** Opening Recorded data block **
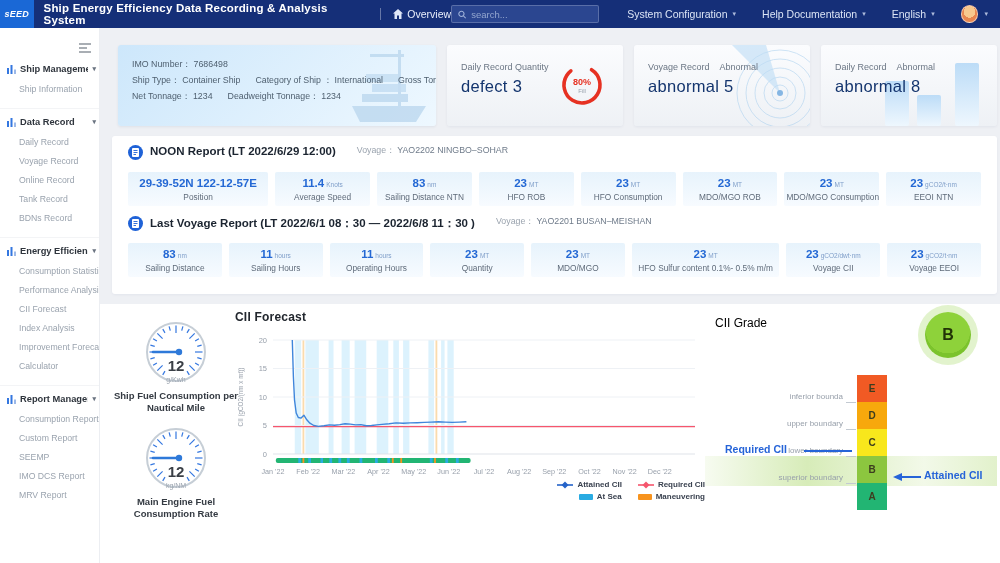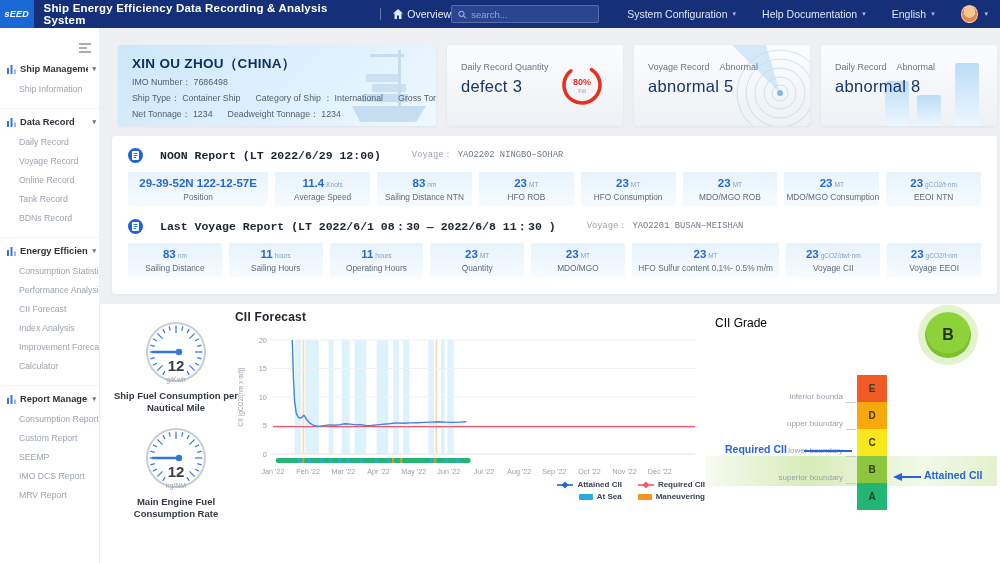--- a/index.html
+++ b/index.html
@@ -51,21 +51,21 @@
   .sc-text { position:absolute; left:14px; top:17px; z-index:2; }
   .sc-title { font-size:9px; color:#6b7684; white-space:nowrap; }
   .sc-status { margin-left:10px; }
   .sc-value { font-size:16.5px; font-weight:normal; color:#14356e; margin-top:5px; letter-spacing:.3px; }
   .card-art { position:absolute; right:0; top:0; z-index:1; }
   .fill-gauge { position:absolute; right:16px; top:15px; z-index:2; }
 
   
   .reports-panel { position:absolute; left:112px; top:136px; width:885px; height:158px; background:#fff;
     border-radius:3px; box-shadow:0 1px 3px rgba(16,40,90,.05); padding:9px 16px; }
-  .sec-head { display:flex; align-items:center; gap:17px; height:20px;font-family:Liberation Mono, monospace; }
+  .sec-head { display:flex; gap:7px; height:20px; }
   .sec-icon { width:15px; height:15px; border-radius:50%; background:#1f62d7; display:flex;
     align-items:center; justify-content:center; flex:none; }
   .sec-title { font-size:11.5px; font-weight:bold; color:#1b2430; white-space:nowrap; }
   .sec-voyage { margin-left:14px; font-size:8.8px; color:#9aa3ae; white-space:nowrap; }
   .sec-voyage b { font-weight:normal; color:#6f7b8a; }
   .metrics-row { display:flex; gap:7px; margin-top:7px; margin-bottom:10px; }
   .metric-tile { flex:1; background:linear-gradient(180deg,#e7f3fc,#f7fbff); border-radius:2px;
     text-align:center; padding:5px 2px 4px; overflow:hidden; }
   .metric-value { font-size:11.5px; font-weight:bold; color:#2468d4; white-space:nowrap; }
   .metric-unit { font-size:6.5px; color:#7f9ec9; margin-left:2px; font-weight:normal; }
@@ -211,21 +211,20 @@
         <div class="side-item">Custom Report</div>
         <div class="side-item">SEEMP</div>
         <div class="side-item">IMO DCS Report</div>
         <div class="side-item">MRV Report</div>
       </div>
     </div>
 </div>
 
 <div class="cards-row">
   <div class="ship-card">
-    <div class="ship-name">XIN OU ZHOU（CHINA）</div>
     <div>
         <div class="ship-row">
           <span>IMO Number： 7686498</span>
         </div>
         <div class="ship-row">
           <span>Ship Type： Container Ship</span>
           <span>Category of Ship ： International</span>
           <span>Gross Tonnage： 1234</span>
         </div>
         <div class="ship-row">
** Closing Recorded data block **
Task instructions →
For each record, return its text exactly and leave any picture out.

Response below →
--- a/index.html
+++ b/index.html
@@ -51,21 +51,21 @@
   .sc-text { position:absolute; left:14px; top:17px; z-index:2; }
   .sc-title { font-size:9px; color:#6b7684; white-space:nowrap; }
   .sc-status { margin-left:10px; }
   .sc-value { font-size:16.5px; font-weight:normal; color:#14356e; margin-top:5px; letter-spacing:.3px; }
   .card-art { position:absolute; right:0; top:0; z-index:1; }
   .fill-gauge { position:absolute; right:16px; top:15px; z-index:2; }
 
   
   .reports-panel { position:absolute; left:112px; top:136px; width:885px; height:158px; background:#fff;
     border-radius:3px; box-shadow:0 1px 3px rgba(16,40,90,.05); padding:9px 16px; }
-  .sec-head { display:flex; align-items:center; gap:17px; height:20px;font-family:Liberation Mono, monospace; }
+  .sec-head { display:flex; gap:7px; height:20px; }
   .sec-icon { width:15px; height:15px; border-radius:50%; background:#1f62d7; display:flex;
     align-items:center; justify-content:center; flex:none; }
   .sec-title { font-size:11.5px; font-weight:bold; color:#1b2430; white-space:nowrap; }
   .sec-voyage { margin-left:14px; font-size:8.8px; color:#9aa3ae; white-space:nowrap; }
   .sec-voyage b { font-weight:normal; color:#6f7b8a; }
   .metrics-row { display:flex; gap:7px; margin-top:7px; margin-bottom:10px; }
   .metric-tile { flex:1; background:linear-gradient(180deg,#e7f3fc,#f7fbff); border-radius:2px;
     text-align:center; padding:5px 2px 4px; overflow:hidden; }
   .metric-value { font-size:11.5px; font-weight:bold; color:#2468d4; white-space:nowrap; }
   .metric-unit { font-size:6.5px; color:#7f9ec9; margin-left:2px; font-weight:normal; }
@@ -211,21 +211,20 @@
         <div class="side-item">Custom Report</div>
         <div class="side-item">SEEMP</div>
         <div class="side-item">IMO DCS Report</div>
         <div class="side-item">MRV Report</div>
       </div>
     </div>
 </div>
 
 <div class="cards-row">
   <div class="ship-card">
-    <div class="ship-name">XIN OU ZHOU（CHINA）</div>
     <div>
         <div class="ship-row">
           <span>IMO Number： 7686498</span>
         </div>
         <div class="ship-row">
           <span>Ship Type： Container Ship</span>
           <span>Category of Ship ： International</span>
           <span>Gross Tonnage： 1234</span>
         </div>
         <div class="ship-row">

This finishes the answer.